As the first named applicant is found not to have met the prescribed criteria for a subclass 186 visa, the second named applicant (Mrs Sharmin Akther) as a member of Mr Md Aminul Islam’s family unit, is therefore unable to satisfy the criteria for this visa class. As such the second named applicant does not satisfy cl.186.311.
The applicant has only sought to satisfy the criteria for a Subclass 186 visa in the Temporary Residence Transition stream. No claims have been made in respect of the other visa streams. As the requirements that must be met by a person seeking the visa in the Temporary Residence Transition stream have not been met, the decision under review must be affirmed.
DECISION
The Tribunal affirms the decision not to grant the applicants Employer Nomination (Permanent) (Class EN) visas.
Karen McNamara
MemberATTACHMENT A
186.223(1) The position to which the application relates is the position:
(a)nominated in an application for approval that seeks to meet the requirements of subregulation 5.19(3); and
(b)in relation to which the applicant is identified as the holder of a Subclass 457 … visa; and
(c)in relation to which the declaration mentioned in paragraph 1114B(3)(d) of Schedule 1 was made in the application for the grant of the visa.

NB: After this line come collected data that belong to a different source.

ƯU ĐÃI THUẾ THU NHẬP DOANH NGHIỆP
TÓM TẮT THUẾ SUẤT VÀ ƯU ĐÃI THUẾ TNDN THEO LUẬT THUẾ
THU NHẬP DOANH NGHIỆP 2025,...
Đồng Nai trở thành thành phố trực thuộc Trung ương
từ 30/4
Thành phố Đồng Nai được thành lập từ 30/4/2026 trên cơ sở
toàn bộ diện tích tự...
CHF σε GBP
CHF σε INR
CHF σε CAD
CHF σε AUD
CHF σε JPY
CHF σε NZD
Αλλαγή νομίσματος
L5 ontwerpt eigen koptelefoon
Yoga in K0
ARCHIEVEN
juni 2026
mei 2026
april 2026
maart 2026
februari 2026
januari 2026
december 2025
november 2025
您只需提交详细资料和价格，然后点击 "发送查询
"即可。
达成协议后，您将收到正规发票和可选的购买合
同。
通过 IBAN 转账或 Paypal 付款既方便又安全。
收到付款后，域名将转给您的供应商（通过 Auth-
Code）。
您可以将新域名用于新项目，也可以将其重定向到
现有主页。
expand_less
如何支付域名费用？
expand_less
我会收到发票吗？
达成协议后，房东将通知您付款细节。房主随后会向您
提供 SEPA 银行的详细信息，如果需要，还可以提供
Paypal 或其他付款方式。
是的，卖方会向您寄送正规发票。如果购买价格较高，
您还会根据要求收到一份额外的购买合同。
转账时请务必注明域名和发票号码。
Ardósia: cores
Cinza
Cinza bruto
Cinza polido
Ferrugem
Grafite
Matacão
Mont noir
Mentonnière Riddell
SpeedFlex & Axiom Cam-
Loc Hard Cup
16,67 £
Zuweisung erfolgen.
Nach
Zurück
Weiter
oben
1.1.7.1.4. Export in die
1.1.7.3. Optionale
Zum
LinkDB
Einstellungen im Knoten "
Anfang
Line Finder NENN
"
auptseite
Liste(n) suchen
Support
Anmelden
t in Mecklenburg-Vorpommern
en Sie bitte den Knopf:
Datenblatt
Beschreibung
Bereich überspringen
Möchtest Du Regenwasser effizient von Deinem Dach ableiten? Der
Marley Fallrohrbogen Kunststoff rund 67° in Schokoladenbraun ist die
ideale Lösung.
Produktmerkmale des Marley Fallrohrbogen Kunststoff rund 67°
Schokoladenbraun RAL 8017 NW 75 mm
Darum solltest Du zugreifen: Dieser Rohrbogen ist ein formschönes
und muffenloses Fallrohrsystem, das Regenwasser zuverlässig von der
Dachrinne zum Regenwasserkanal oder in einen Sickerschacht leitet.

(2) The Minister has approved the nomination.
(3) The nomination has not subsequently been withdrawn.
(3A) Either:
(a)there is no adverse information known to Immigration about the person who made the nomination or a person associated with that person; or
(b)it is reasonable to disregard any adverse information known to Immigration about the person who made the nomination or a person associated with that person.
(4) The position is still available to the applicant.
(5) The application for the visa is made no more than 6 months after the Minister approved the nomination.